(Assignment 1) In the excerpt on the American WASP, which three areas did members of the WASP establishment once dominate?
(Assignment 2) According to the excerpt on the American WASP, why does the WASPocracy no longer lead the country? Answer in one to three sentences.
(Assignment 3) From the excerpt on the American WASP, return word for word the passage that begins at the words "The Late, Great American WASP. By Joseph Epstein. Wall" and stops after "December 23, 2013.".

── Passage for review ──

The Late, Great American WASP. By Joseph Epstein.
The Late, Great American WASP. By Joseph Epstein. Wall Street Journal, December 23, 2013, Also here.
Nostalgie de la Boue. By Arlene Goldbard. Tikkun Daily Blog, December 23, 2013.
Epstein:
The old U.S. ruling class had plenty of
problems. But are we really better off with a country run by the self-involved,
over-schooled products of modern meritocracy?
The
U.S. once had an unofficial but nonetheless genuine ruling class, drawn from
what came to be known as the WASP establishment. Members of this establishment
dominated politics, economics and education, but they do so no longer. The
WASPocracy, as I think of it, lost its confidence and, with it, the power and
interest to lead. We are now without a ruling class, unless one includes the
entity that has come to be known as the meritocracy—presumably an aristocracy
of sheer intelligence, men and women trained in the nation's most prestigious
schools.

───
── Excerpted records ──

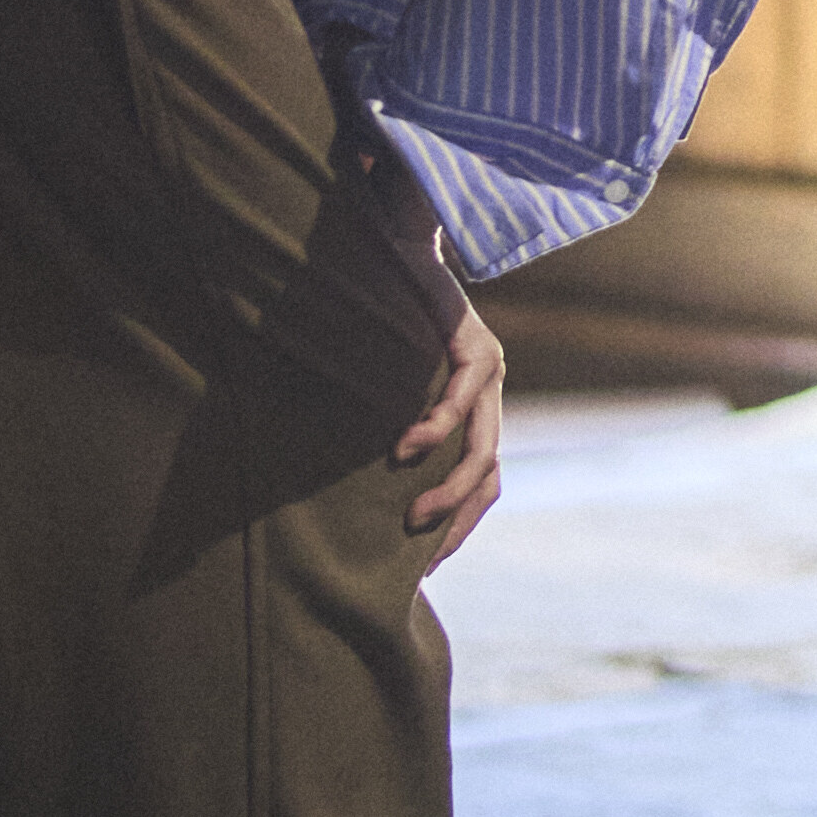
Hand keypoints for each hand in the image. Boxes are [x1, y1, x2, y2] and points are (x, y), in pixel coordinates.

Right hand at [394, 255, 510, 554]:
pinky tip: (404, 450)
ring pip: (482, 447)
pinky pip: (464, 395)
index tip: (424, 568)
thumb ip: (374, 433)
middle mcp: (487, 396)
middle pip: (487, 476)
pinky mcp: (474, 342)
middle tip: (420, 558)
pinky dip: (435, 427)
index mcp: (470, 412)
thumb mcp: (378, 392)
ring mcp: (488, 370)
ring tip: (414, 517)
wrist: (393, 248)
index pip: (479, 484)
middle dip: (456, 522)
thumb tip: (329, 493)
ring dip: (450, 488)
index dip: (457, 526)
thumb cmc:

───

(Exercise output 1) Politics, economics and education.

(Exercise output 2) The WASPocracy lost its confidence. With that loss went both the power and the interest to lead.

(Exercise output 3)
The Late, Great American WASP. By Joseph Epstein. Wall Street Journal, December 23, 2013, Also here.
Nostalgie de la Boue. By Arlene Goldbard. Tikkun Daily Blog, December 23, 2013.